Target practice for F365 commenters again, which can only mean it’s time for another Team of the Week. I didn’t do a very good job explaining the criteria for inclusion last week, so I’ll give it another shot – not that it’ll stop the missiles from coming in.
What I’m looking for are excellent 90-minute performances, the sort of displays that in an average game would be worthy of Man of the Match. Goals, assists, etc. count, but it’s the full showing that’s under the microscope.
Moreover, no matter how good a player you are, you have to play really well to get in – which means that an outstanding performance by a good player will win out over a good performance by an outstanding player. Otherwise the teams would come exclusively from the top six, and that’s not only no fun, it leaves some great efforts from less-celebrated players unrecognised.
Also, whether the team won or lost is irrelevant. Obviously, a player who has a great performance is more likely to be on a winning team, but the result in and of itself counts for nothing; it’s the individual performance. As it turns out, only one player this week was on the losing side, but that won’t always be the case.
Because teams play different systems, it’s impossible to put everyone in the exact position they played. But I’ll try to get everyone as close as possible. I’m no Garth.
And so to this week’s accusations of idiocy/blindness/bias, in a 3-5-2:
Goalkeeper: Heurelho Gomes, Watford. There were some excellent performances in goal this weekend: Tom Heaton, Hugo Lloris, Kasper Schmeichel come to mind. But Gomes gets the nod as 10-man Watford kept out Brighton & Hove Albion. He only had two difficult saves to make, but several times came commandingly off his line to punch clear.
Centre-half: Wes Morgan, Leicester. Maybe his best game for the Foxes since the title season. Positioning was rock solid, he marked Romelu Lukaku well, and generally looked his old powerful self.
Centre-half: Jan Vertonghen, Tottenham. A strong contribution at both ends of the pitch. Couldn’t be faulted in the wild closing minutes.
Centre-half: Kurt Zouma, Stoke. This was close, because he was partly at fault for West Brom’s goal. But he was otherwise outstanding both in defence and attack, and made up for the error with a good pass in the build-up to the equaliser. Other players in consideration were Joel Matip, Harry Maguire, and Ciaran Clark. The last mentioned came closest, scoring a goal and making a clearance off the line, but otherwise wasn’t seriously tested.
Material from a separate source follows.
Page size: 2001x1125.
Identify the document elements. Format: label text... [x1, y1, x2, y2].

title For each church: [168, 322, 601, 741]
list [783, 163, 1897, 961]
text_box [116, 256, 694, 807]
Right wing-back: Tommy Smith, Huddersfield. Take 65 guesses who was tied with Xherdan Shaqiri for most key passes from open play this weekend. Got it in one, Ms. Winterburn. After a briefly shaky start, he completely controlled his side of the pitch, and capped it off with a goal-line clearance to save a draw. He’s the captain, too. Allan Nyom of West Brom was a strong second place.
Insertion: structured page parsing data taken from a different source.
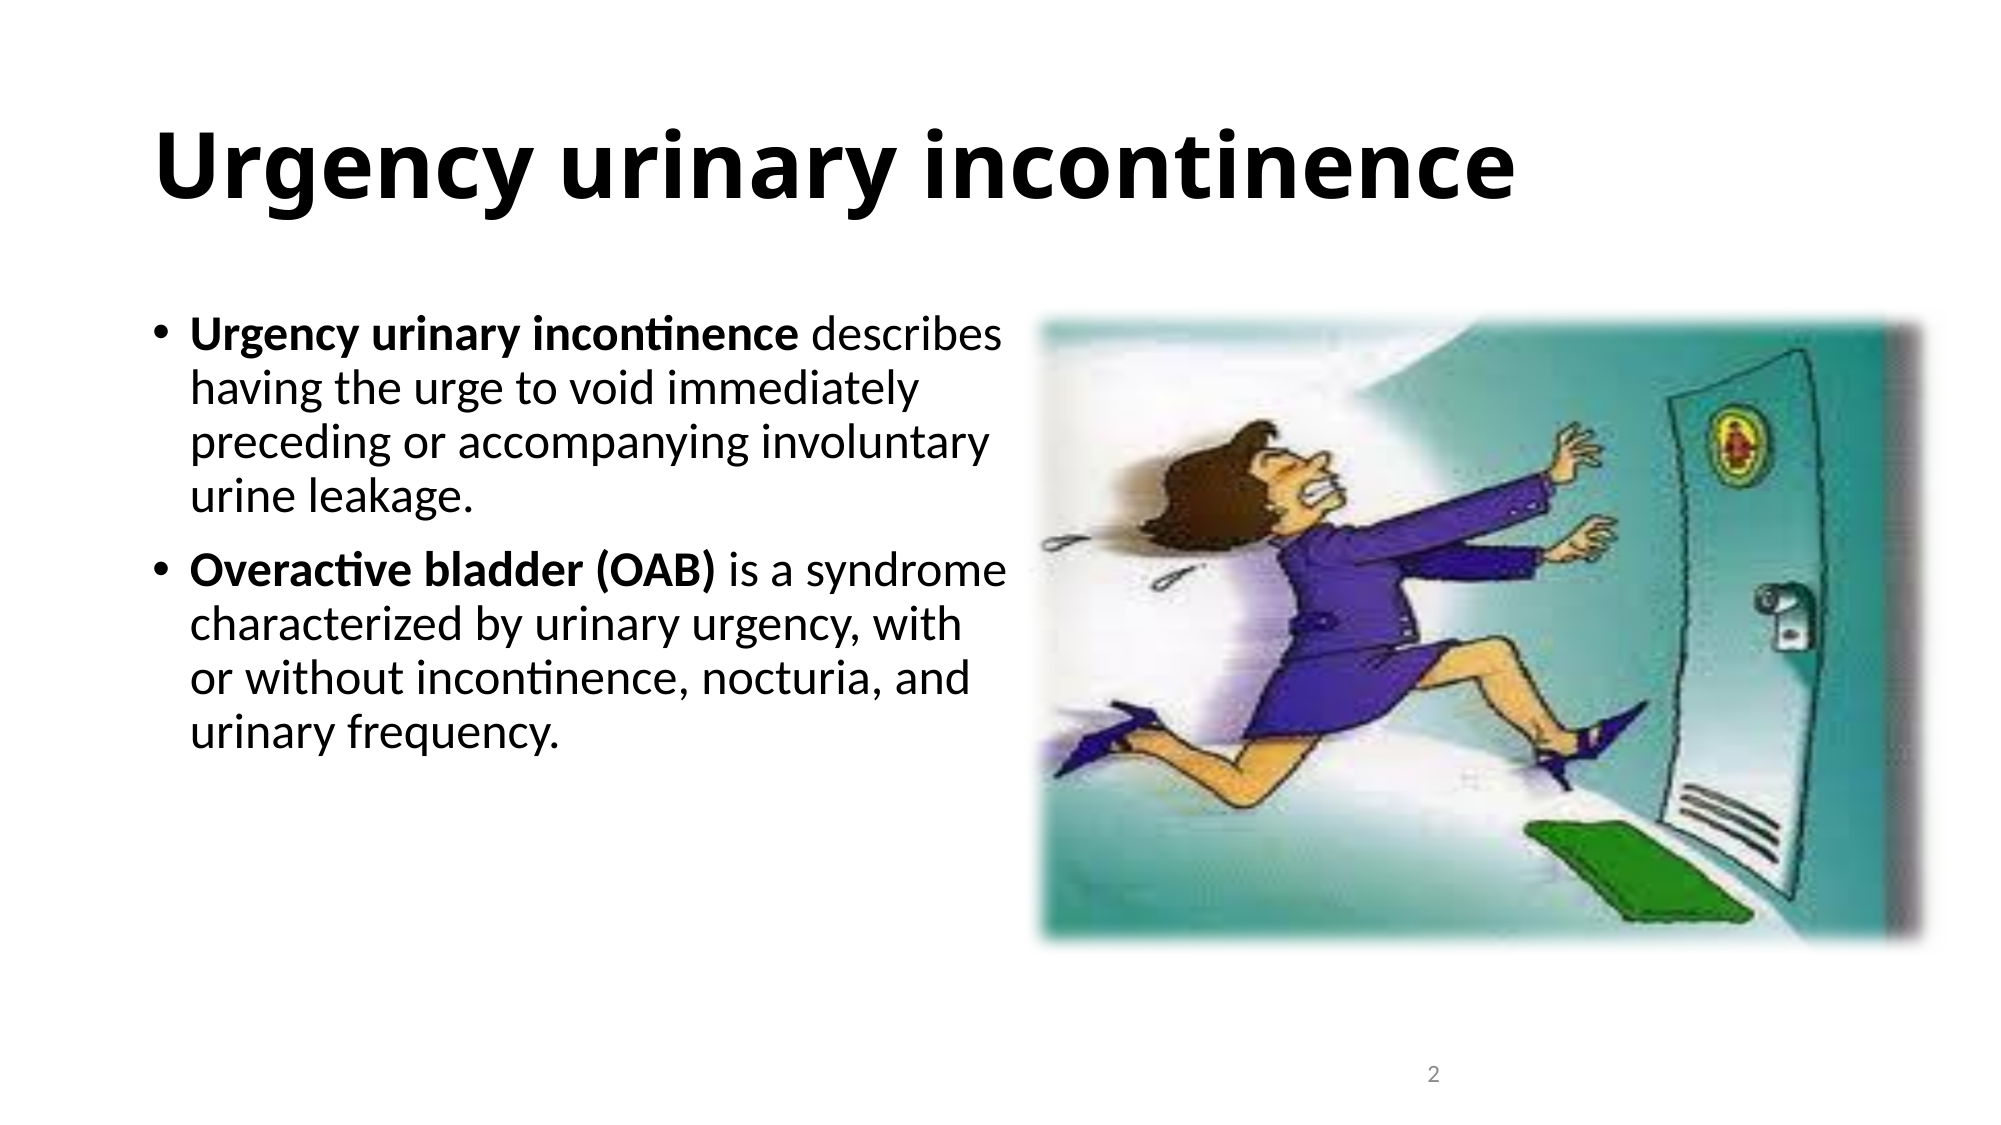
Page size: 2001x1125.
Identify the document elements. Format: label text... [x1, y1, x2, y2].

list Urgency urinary incontinence describes having the urge to void immediately preceding or accompanying involuntary urine leakage. Overactive bladder (OAB) is a syndrome characterized by urinary urgency, with or without incontinence, nocturia, and urinary frequency. [137, 299, 1026, 1014]
picture [1025, 306, 1948, 957]
slide_number 2 [1412, 1042, 1863, 1103]
title Urgency urinary incontinence [137, 59, 1863, 278]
Left wing-back: Robbie Brady, Burnley. Really should be placed a bit further up the pitch, but unquestionably belongs here. Kept driving the team forward against the odds. Appeared to flag when shifted to the opposite side near the end, then delivered that cross from deep for Chris Wood’s late equaliser. Made two tackles and an interception in the defensive third, so maybe wing-back isn’t actually that far off.
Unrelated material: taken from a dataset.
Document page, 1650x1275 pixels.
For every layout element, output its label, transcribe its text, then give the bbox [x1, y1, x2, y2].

Central midfield: Emre Can, Liverpool. His best game in a Liverpool shirt? Finally looked the complete midfielder. The player I most hated to leave out was Mikel Merino of Newcastle, who had this spot nailed down until Can’s lights-out performance. Cesc Fabregas, Abdoulaye Doucouré, and (no, I’m not making it up) Gareth Barry came into consideration too.
Attacking midfield: Ayoze Perez, Newcastle. Got better with each minute and by the end was running rampant. He’s never been the most consistent of players, but performances like this make you remember why he was so highly regarded.
Attacking midfield: Willian, Chelsea. Completes my humiliation at the hands of Simon CFC. Irrepressible. Has to be ahead of Pedro in the pecking order now. Let’s also mention Scott Arfield, who might have had his best Premier League game ever.
Forward: Mohamed Salah, Liverpool. You know, it says something for Jose Mourinho’s ability as a manager that he can win titles while discarding players of this quality. Arsenal didn’t offer much resistance, but wow.
Forward: Alvaro Morata, Chelsea. Well, that didn’t take long. Superb link-up play, took his goal well. A class act playing like a class act. Joselu was close behind with a very good game for Newcastle.